- Directed by: Thomas Tanner
- Written by: Gabriele Strohm Thomas Tanner
- Starring: Chandra Goetz
- Cinematography: Philippe Cordey
- Edited by: Bernhard Lehner
- Music by: Carl Hänggi
- Release date: August 1996;
- Running time: 95 minutes
- Country: Switzerland
- Language: Swiss German

= Blue Mountain (film) =

1997 film

Blue Mountain is a 1997 Swiss drama film directed by Thomas Tanner. The film follows a twelve-year-old girl who forms a friendship with an older neighbour while living in a troubled household. It premiered in August 1996 and later screened at several international festivals.

== Synopsis ==
The film centres on Sonia, a twelve-year-old girl living with her apparently well-ordered family in the Villa Balmer. Troubled by dark spirits that haunt her dreams, she performs a private ritual to protect herself. She befriends her sixteen-year-old neighbour Melanie, whose wild and independent nature introduces Sonia to experiences far beyond the world imagined by her parents. But then everything suddenly changes.

==Cast==
The cast includes:
- Chandra Goetz as Sonia
- Sabina Lüthi as Melanie
- Eva Scheurer as Renate
- Wolf Hofer as Manfred
- Daniel Bill as Röffe

== Reception ==
Variety described the film as a smoothly executed drama about domestic child abuse, but said it was “too patly written” to give the subject its intended force. The review criticised the ending as contrived, while noting the film’s somber, naturalistic tone and professional technical work. Filmdienst described the film as a sensitive and moving chamber drama that handled its subject carefully and without voyeurism.
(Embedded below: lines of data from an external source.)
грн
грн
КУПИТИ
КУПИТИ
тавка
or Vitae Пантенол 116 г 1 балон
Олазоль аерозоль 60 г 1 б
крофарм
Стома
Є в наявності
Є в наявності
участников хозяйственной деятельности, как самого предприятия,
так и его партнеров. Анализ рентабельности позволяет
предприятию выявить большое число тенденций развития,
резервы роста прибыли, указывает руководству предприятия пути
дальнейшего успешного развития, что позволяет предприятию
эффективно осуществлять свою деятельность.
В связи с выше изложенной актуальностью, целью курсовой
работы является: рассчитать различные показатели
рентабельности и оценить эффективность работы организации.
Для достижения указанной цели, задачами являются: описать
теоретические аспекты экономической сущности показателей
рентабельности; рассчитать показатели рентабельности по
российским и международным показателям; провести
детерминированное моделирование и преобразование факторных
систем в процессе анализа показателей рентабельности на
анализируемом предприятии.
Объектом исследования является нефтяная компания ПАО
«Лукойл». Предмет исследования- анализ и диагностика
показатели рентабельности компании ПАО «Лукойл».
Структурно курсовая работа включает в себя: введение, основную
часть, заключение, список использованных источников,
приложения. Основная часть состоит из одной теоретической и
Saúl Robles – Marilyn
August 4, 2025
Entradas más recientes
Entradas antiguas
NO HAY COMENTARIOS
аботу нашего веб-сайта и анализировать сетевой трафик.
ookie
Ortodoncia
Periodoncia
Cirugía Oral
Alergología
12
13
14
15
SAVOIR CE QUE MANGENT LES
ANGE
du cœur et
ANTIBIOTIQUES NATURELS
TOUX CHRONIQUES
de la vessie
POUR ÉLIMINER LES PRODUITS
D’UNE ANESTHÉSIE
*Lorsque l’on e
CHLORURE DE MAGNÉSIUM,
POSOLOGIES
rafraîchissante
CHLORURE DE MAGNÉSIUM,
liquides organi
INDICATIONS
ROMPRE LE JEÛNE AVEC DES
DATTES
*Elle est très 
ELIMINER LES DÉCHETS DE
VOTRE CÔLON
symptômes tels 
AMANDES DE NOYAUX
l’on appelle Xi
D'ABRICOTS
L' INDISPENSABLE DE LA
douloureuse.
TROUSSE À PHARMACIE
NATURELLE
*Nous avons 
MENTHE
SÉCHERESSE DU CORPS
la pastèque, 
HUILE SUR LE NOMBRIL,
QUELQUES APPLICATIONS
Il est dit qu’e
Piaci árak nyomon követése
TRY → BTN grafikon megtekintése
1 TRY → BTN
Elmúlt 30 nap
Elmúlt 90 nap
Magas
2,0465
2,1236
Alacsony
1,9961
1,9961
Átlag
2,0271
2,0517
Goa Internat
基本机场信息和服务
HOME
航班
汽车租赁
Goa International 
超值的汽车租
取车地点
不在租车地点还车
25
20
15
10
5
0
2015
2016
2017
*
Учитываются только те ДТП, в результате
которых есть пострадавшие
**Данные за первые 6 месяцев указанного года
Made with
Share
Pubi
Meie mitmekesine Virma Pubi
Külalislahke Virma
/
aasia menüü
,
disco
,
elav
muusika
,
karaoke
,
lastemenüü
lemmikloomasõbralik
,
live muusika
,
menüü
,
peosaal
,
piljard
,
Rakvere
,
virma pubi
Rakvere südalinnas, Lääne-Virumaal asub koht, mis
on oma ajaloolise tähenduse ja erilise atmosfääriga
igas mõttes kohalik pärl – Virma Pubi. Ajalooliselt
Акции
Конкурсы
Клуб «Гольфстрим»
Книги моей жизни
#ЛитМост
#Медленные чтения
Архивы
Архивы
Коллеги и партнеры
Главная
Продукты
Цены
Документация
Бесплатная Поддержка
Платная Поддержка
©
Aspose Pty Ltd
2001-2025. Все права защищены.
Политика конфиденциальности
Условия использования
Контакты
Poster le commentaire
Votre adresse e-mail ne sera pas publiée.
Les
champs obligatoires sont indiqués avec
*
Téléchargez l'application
SRF described the film as a poignant dialect drama whose subtle treatment of a taboo subject was balanced by a hopeful portrayal of female friendship.
== Festival screenings ==
The film premiered in August 1996. It was later screened at festivals including the Locarno Film Festival in August 1996, the Montreal World Film Festival in August 1996, AFI Fest in October 1996, the Solothurn Film Festival in January 1997, and the Shanghai International Film Festival in October 1997. It was also screened in competition at the Moscow International Film Festival in July 1997.